Nous avons également réussir à corriger le tir pour les faiblesses repérées lors du premier tour (notamment les villes manquantes) pour pouvoir optimiser le traitement live.
J'ai également codé une nouvelle version de la carte pour le second tour, en intégrant un dégradé selon le pourcentage du vainqueur. Concrètement, cela nous a permis de passer de ça :
A ça :
Petite fierté strictement perso : notre carte du premier tour s'est retrouvé dans le Top 10 hebdomadaire du Global Investigative Journalism Network.
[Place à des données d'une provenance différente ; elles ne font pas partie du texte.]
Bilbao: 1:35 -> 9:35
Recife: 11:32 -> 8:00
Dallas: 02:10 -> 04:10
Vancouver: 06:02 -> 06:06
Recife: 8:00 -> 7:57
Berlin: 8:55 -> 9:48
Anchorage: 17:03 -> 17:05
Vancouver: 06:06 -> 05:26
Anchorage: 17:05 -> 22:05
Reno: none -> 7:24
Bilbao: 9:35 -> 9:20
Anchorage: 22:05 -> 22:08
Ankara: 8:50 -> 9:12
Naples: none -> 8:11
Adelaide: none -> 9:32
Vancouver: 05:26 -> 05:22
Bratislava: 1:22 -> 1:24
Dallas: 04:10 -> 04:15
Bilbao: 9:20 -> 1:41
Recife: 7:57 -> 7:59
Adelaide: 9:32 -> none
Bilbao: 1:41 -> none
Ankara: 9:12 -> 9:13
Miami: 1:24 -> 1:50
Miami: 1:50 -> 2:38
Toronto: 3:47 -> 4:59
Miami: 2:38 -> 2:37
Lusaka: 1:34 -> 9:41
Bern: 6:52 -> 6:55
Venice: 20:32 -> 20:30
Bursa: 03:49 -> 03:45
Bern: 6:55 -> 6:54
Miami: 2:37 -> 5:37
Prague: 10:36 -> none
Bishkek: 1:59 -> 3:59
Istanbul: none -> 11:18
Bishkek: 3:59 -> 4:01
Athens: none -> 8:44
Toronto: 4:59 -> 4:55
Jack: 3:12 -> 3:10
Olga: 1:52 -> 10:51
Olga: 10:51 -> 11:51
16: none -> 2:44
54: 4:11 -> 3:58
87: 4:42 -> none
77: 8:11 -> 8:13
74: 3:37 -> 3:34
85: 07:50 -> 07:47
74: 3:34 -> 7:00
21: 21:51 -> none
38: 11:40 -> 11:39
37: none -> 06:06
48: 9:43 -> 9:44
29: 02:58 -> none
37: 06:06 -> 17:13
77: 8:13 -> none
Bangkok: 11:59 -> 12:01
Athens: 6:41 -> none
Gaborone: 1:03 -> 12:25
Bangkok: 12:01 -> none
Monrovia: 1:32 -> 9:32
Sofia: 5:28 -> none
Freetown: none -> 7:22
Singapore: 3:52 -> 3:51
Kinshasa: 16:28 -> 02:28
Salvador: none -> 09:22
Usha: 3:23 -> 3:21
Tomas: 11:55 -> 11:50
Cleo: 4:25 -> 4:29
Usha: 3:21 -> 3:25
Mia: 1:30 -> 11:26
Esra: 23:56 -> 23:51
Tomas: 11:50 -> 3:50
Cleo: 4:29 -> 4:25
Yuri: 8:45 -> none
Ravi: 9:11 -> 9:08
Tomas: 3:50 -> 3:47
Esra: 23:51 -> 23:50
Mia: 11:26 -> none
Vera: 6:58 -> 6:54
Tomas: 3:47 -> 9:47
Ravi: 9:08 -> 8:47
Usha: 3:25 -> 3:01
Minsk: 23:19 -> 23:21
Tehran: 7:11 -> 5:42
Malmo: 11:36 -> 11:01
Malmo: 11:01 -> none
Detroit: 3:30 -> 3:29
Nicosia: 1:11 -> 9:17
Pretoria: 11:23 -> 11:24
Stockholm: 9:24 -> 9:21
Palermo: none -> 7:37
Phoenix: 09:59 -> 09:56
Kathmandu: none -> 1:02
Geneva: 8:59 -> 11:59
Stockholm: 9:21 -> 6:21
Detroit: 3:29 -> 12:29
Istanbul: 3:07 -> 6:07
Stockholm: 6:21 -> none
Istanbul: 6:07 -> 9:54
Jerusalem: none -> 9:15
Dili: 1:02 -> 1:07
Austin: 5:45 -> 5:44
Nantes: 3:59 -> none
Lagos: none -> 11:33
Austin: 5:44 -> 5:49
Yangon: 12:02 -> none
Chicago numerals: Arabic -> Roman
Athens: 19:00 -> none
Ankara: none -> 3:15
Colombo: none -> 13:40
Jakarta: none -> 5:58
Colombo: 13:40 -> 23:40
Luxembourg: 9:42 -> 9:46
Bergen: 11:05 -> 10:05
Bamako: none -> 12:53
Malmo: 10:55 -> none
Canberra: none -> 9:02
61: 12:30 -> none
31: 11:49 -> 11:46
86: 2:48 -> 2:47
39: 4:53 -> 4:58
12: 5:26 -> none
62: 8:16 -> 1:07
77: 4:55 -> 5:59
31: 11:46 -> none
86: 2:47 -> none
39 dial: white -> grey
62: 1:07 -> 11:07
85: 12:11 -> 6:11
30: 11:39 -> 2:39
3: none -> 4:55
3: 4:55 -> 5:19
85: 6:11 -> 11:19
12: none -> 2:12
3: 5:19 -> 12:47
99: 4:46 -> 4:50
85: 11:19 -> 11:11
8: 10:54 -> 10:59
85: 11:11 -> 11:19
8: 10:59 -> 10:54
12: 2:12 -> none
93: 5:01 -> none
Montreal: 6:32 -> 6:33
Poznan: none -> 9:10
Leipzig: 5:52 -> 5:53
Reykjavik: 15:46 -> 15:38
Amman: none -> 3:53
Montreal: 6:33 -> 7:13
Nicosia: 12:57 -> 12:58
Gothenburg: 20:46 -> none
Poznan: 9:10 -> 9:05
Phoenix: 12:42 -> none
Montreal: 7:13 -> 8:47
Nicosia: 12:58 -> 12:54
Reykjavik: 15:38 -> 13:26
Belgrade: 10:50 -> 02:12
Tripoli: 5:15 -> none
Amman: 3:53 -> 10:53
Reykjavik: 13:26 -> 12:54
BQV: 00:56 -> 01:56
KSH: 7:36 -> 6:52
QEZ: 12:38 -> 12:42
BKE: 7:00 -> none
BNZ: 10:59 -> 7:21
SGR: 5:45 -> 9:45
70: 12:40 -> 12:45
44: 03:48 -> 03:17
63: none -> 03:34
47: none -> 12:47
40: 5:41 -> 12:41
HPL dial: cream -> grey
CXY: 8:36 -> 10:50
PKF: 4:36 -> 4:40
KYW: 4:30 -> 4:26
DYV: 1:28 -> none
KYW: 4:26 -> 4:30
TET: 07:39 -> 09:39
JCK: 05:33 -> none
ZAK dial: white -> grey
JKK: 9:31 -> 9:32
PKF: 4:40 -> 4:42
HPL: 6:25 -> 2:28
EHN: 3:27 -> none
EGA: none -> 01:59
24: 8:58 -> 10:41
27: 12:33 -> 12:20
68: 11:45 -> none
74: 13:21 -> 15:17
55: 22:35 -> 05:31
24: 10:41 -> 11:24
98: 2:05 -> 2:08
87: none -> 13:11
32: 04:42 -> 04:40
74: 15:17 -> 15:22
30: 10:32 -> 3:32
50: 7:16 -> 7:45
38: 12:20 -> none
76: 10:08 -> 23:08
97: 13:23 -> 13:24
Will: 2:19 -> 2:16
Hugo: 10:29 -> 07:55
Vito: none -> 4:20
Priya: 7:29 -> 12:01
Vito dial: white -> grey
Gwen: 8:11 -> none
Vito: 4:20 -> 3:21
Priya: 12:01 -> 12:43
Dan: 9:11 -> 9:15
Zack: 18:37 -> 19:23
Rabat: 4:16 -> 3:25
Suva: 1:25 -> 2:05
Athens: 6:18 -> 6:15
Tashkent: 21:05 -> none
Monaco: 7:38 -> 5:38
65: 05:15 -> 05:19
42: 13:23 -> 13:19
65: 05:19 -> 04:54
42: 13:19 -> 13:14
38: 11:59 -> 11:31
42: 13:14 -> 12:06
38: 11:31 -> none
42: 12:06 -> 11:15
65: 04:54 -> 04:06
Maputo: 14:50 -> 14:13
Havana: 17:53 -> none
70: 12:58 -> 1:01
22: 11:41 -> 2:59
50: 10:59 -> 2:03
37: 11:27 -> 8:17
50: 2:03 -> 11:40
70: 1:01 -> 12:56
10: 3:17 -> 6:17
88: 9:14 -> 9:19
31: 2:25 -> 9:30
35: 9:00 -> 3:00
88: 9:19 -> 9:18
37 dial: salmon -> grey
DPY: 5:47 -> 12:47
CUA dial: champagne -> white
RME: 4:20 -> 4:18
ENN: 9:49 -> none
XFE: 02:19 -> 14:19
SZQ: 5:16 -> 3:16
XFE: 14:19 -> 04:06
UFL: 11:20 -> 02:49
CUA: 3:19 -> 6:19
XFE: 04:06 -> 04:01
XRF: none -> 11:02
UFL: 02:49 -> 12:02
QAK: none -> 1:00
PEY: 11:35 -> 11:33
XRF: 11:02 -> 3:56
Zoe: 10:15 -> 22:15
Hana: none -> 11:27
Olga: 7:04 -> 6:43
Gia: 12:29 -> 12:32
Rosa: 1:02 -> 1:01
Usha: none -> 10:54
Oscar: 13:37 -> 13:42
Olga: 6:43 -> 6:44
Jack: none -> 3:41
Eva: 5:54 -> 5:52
Pour la petite histoire, c'est la seconde fois de l'année :-) !
Le template codé avec Tom va maintenant nous permettre d'étudier en profondeur l'ACAL, territoire plein de disparités comme en témoignent ces "cartes de force" du PS, du FN et des Républicains :
Bref, ça promet pour 2016 !
J'en profite pour remercier une nouvelle fois les excellents Tom, Ettore et Joël pour leur précieuse aide !
PS : le code source de la carte du premier tour sera bientôt publié.